ICT Tip: Using Google Maps in a language class

5 Aug

Quick overview: A tip for using Google Maps in conjunction with a written novel to enhance the student’s experience of a book.

What does it do? Google Maps (http://maps.google.com) is a website that allows your students to view satellite maps and roads throughout the world.

How can it be used in a classroom? This particular teacher I found on the web (Tom Woodward) uses Google Maps/Earth in conjunction with a novel that the students read in the class. He basically uses Google Earth to point out various important plot points on an actual map. I think it’s a great idea to get your class more interested in a novel they are reading! Be sure to check it out the class map at: http://tinyurl.com/476j4w

An excerpt from the teacher’s website: The novel is Whirligig by Paul Fleischman- very powerful book that’s a quick read. It’s a great novel for this type of project (fiction but almost all real locations). The main character travels to the four corners of the U.S. (on a Greyhound Bus) as an act of atonement for killing a young girl in a DUI accident.

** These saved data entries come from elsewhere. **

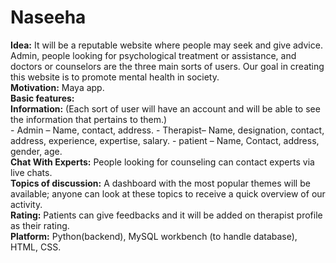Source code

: # Naseeha
**Idea:** It will be a reputable website where people may seek and give advice. Admin, people looking for psychological treatment or assistance, and doctors or counselors are the three main sorts of users. Our goal in creating this website is to promote mental health in society. <br>
**Motivation:** Maya app. <br>
**Basic features:** <br> 
**Information:** (Each sort of user will have an account and will be able to see the information that pertains to them.) <br>
 	 	- Admin – Name, contact, address. 
 	 	- Therapist– Name, designation, contact, address, experience, expertise, salary. 
 	 	- patient – Name, Contact, address, gender, age.<br> 
**Chat With Experts:** People looking for counseling can contact experts via live chats.<br>
**Topics of discussion:** A dashboard with the most popular themes will be available; anyone can look at these topics to receive a quick overview of our activity.<br>
**Rating:** Patients can give feedbacks and it will be added on therapist profile as their rating. <br>
**Platform:** Python(backend), MySQL workbench (to handle database), HTML, CSS.<br>
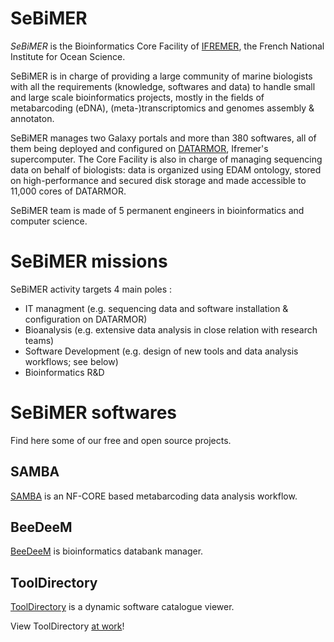 # SeBiMER 

*SeBiMER* is the Bioinformatics Core Facility of [IFREMER](https://wwz.ifremer.fr/en/), the French National Institute for Ocean Science. 

SeBiMER is in charge of providing a large community of marine biologists with all the requirements (knowledge, softwares and data) to handle small and large scale bioinformatics projects, mostly in the fields of metabarcoding (eDNA), (meta-)transcriptomics and genomes assembly & annotaton.

SeBiMER manages two Galaxy portals and more than 380 softwares, all of them being deployed and configured on [DATARMOR](https://www.top500.org/site/50682), Ifremer's supercomputer. The Core Facility is also in charge of managing sequencing data on behalf of biologists: data is organized using EDAM ontology, stored on high-performance and secured disk storage and made accessible to 11,000 cores of DATARMOR.

SeBiMER team is made of 5 permanent engineers in bioinformatics and computer science.

# SeBiMER missions

SeBiMER activity targets 4 main poles : 
- IT managment (e.g. sequencing data and software installation & configuration on DATARMOR)
- Bioanalysis (e.g. extensive data analysis in close relation with research teams)
- Software Development (e.g. design of new tools and data analysis workflows; see below)
- Bioinformatics R&D

# SeBiMER softwares

Find here some of our free and open source projects.

## SAMBA

[SAMBA](https://github.com/ifremer-bioinformatics/samba) is an NF-CORE based metabarcoding data analysis workflow.

## BeeDeeM

[BeeDeeM](https://github.com/ifremer-bioinformatics/BeeDeeM) is bioinformatics databank manager.

## ToolDirectory

[ToolDirectory](https://github.com/ifremer-bioinformatics/ToolDirectory) is a dynamic software catalogue viewer.

View ToolDirectory [at work](./ToolDirectorySample)!

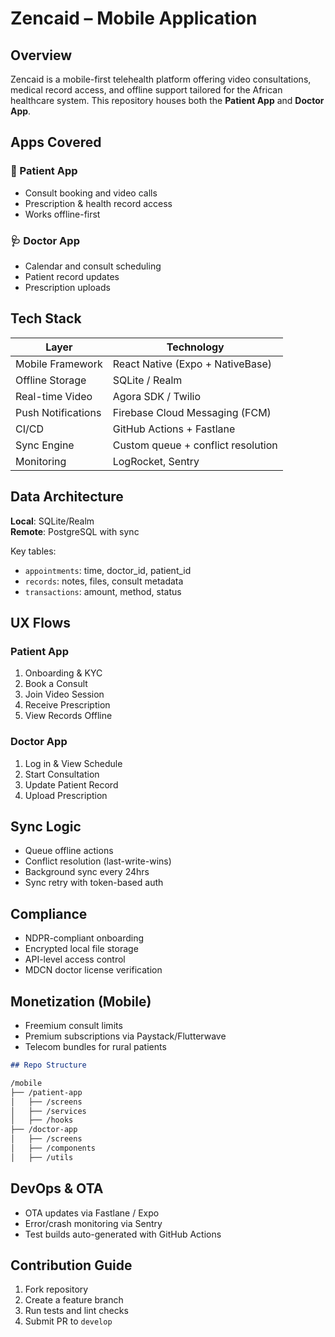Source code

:
# Zencaid – Mobile Application

## Overview

Zencaid is a mobile-first telehealth platform offering video consultations, medical record access, and offline support tailored for the African healthcare system. This repository houses both the **Patient App** and **Doctor App**.

## Apps Covered

### 🧍 Patient App
- Consult booking and video calls
- Prescription & health record access
- Works offline-first

### 🩺 Doctor App
- Calendar and consult scheduling
- Patient record updates
- Prescription uploads

## Tech Stack

| Layer             | Technology                           |
|-------------------|---------------------------------------|
| Mobile Framework  | React Native (Expo + NativeBase)     |
| Offline Storage   | SQLite / Realm                       |
| Real-time Video   | Agora SDK / Twilio                   |
| Push Notifications| Firebase Cloud Messaging (FCM)       |
| CI/CD             | GitHub Actions + Fastlane            |
| Sync Engine       | Custom queue + conflict resolution   |
| Monitoring        | LogRocket, Sentry                    |

## Data Architecture

**Local**: SQLite/Realm  
**Remote**: PostgreSQL with sync

Key tables:
- `appointments`: time, doctor_id, patient_id
- `records`: notes, files, consult metadata
- `transactions`: amount, method, status

## UX Flows

### Patient App
1. Onboarding & KYC
2. Book a Consult
3. Join Video Session
4. Receive Prescription
5. View Records Offline

### Doctor App
1. Log in & View Schedule
2. Start Consultation
3. Update Patient Record
4. Upload Prescription

## Sync Logic

- Queue offline actions
- Conflict resolution (last-write-wins)
- Background sync every 24hrs
- Sync retry with token-based auth

## Compliance

- NDPR-compliant onboarding
- Encrypted local file storage
- API-level access control
- MDCN doctor license verification

## Monetization (Mobile)

- Freemium consult limits
- Premium subscriptions via Paystack/Flutterwave
- Telecom bundles for rural patients


```markdown
## Repo Structure

/mobile
├── /patient-app
│   ├── /screens
│   ├── /services
│   ├── /hooks
├── /doctor-app
│   ├── /screens
│   ├── /components
│   ├── /utils

```

## DevOps & OTA

- OTA updates via Fastlane / Expo
- Error/crash monitoring via Sentry
- Test builds auto-generated with GitHub Actions

## Contribution Guide

1. Fork repository
2. Create a feature branch
3. Run tests and lint checks
4. Submit PR to `develop`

I’ve got the main locations mapped (some real specific information in Chicago) as well as most of the route. It will continue to expand as the students progress through the novel. Now, what makes this useful? I figure you’ve got two options.

  1. You use it as a ancillary material to help get the students more involved in the novel. Let them explore the map and get them involved in explaining things and interacting with the information- otherwise it’s just a fancy map.
  2. You have the students add the information for the placemarks in Google Earth. Let them decide what is important at each location.